1. A silver sheet is hammered out to a predetermined thickness and then cut into as many as 24 different parts.
2. The surface of each component is polished, first with a file and then with a traditional tool called a kisage (shave plane).
3. The kuwagata horns and sword are polished with charcoal to smooth off the minute filing marks. This preliminary polishing is essential. If it is not done, the surface cannot be polished to a high luster at a later stage. Kuwagata are the elements of the maedate (front) that jut out boldly to the left and right. The stag beetle is also known as kuwagata in Japanese, a moniker derived from these stylized horns.

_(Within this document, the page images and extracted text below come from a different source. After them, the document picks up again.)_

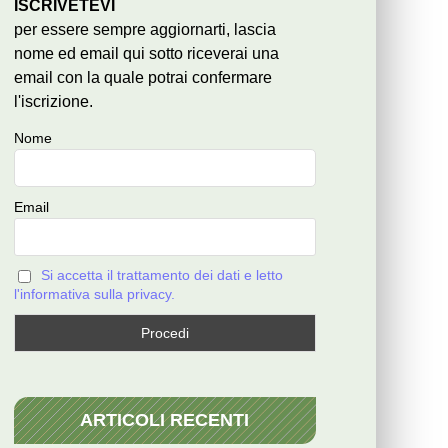
ISCRIVETEVI
per essere sempre aggiornarti, lascia
nome ed email qui sotto riceverai una
email con la quale potrai confermare
l'iscrizione.
Nome
Email
Si accetta il trattamento dei dati e letto
l'informativa sulla privacy.
ARTICOLI RECENTI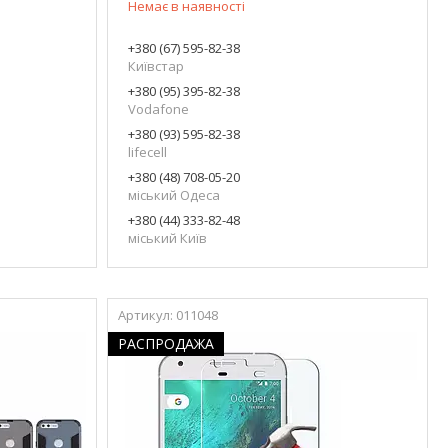
Немає в наявності
+380 (67) 595-82-38
Київстар
+380 (95) 395-82-38
Vodafone
+380 (93) 595-82-38
lifecell
+380 (48) 708-05-20
міський Одеса
+380 (44) 333-82-48
міський Київ
011048
РАСПРОДАЖА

4. Ground emery is sprinkled over the surface of the fukikaeshi (wing-like projections attached to the left and right sides of the helmet, originally intended to protect the wearer from swords and arrows) parts to create a nuanced texture. This process, called arashi, requires great technical skill.
5. After the arashi process is completed, the fukikaeshi pieces are decorated with gold, silver and copper solutions to give a brilliant and sumptuous finish to the designs. Each color is applied with care, and areas to be left unpainted are precisely masked off.
6. The craftsman uses a custom-made jig to bend the pieces of the fukikaeshi. With his fingers, he carefully works the silver sheet, which is between 0.7 and 0.8 millimeters thick, to create identical curves on the left and right sides.
7. The parts of the shikoro (neck guard) are given an antiquing treatment. Creating a vintage look takes two steps: First, treating the silver plates with sulfur to blacken them, and then polishing them with sodium bicarbonate on a dampened cotton wool pad till the surface takes on the burnished gleam of antique silver.
8. The craftsman connects the top, middle and bottom shikoro panels together by threading pure-silk odoshi-himo (braided cords) through the eyelets. He has to keep adjusting the tension on the cords so that the curvature of the sections will be uniform. The lacing process is so time-consuming that only four or five three-panel shikoro can be assembled in a day.